◆ **What you should do**
From the data below, copy exactly the lines that lie between the one holding "которого - дубляж Лина-Мануэля" and the one holding "ньяном. Одни из последних её ролей", including both, and nothing more.
Materials provided below:
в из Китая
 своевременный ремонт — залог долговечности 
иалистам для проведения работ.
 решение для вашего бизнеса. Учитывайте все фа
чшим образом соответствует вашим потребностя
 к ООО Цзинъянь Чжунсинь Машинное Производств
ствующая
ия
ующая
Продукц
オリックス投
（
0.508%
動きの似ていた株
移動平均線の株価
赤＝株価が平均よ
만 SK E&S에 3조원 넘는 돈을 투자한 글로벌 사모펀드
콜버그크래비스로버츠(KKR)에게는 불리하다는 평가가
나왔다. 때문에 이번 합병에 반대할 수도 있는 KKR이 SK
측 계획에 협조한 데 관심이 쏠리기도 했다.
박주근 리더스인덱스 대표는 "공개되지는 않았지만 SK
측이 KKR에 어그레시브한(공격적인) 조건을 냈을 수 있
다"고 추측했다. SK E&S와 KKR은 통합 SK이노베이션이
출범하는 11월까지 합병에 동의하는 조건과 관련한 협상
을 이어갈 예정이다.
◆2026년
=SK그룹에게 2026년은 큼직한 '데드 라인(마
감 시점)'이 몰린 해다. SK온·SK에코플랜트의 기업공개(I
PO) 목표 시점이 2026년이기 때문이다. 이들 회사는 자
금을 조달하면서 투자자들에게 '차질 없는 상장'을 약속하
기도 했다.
End of Materials provided.
Materials provided below:
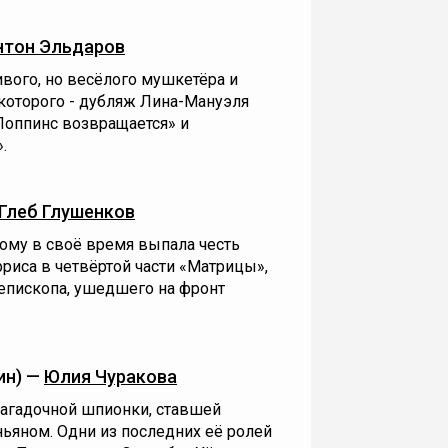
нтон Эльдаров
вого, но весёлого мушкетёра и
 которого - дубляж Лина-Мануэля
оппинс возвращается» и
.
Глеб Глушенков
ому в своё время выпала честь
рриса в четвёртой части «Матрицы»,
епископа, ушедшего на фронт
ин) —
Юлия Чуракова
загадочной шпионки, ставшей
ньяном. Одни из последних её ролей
End of Materials provided.
◆ **Result of the exercise**
 которого - дубляж Лина-Мануэля
оппинс возвращается» и
.
Глеб Глушенков
ому в своё время выпала честь
рриса в четвёртой части «Матрицы»,
епископа, ушедшего на фронт
ин) —
Юлия Чуракова
загадочной шпионки, ставшей
ньяном. Одни из последних её ролей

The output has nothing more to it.